> STATED GOAL:
Count the lines of the listing that contain the string "instances", and reply with only that number.

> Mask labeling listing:
↓↓↓
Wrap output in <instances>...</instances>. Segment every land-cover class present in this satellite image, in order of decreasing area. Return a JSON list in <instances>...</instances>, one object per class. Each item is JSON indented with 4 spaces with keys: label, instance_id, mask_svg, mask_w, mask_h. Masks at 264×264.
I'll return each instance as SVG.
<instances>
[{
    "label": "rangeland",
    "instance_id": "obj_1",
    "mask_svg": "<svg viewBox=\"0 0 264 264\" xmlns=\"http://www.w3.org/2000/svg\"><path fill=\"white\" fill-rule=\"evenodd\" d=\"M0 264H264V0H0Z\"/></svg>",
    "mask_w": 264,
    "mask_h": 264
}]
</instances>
↑↑↑
> RESULT OF THIS TASK:
3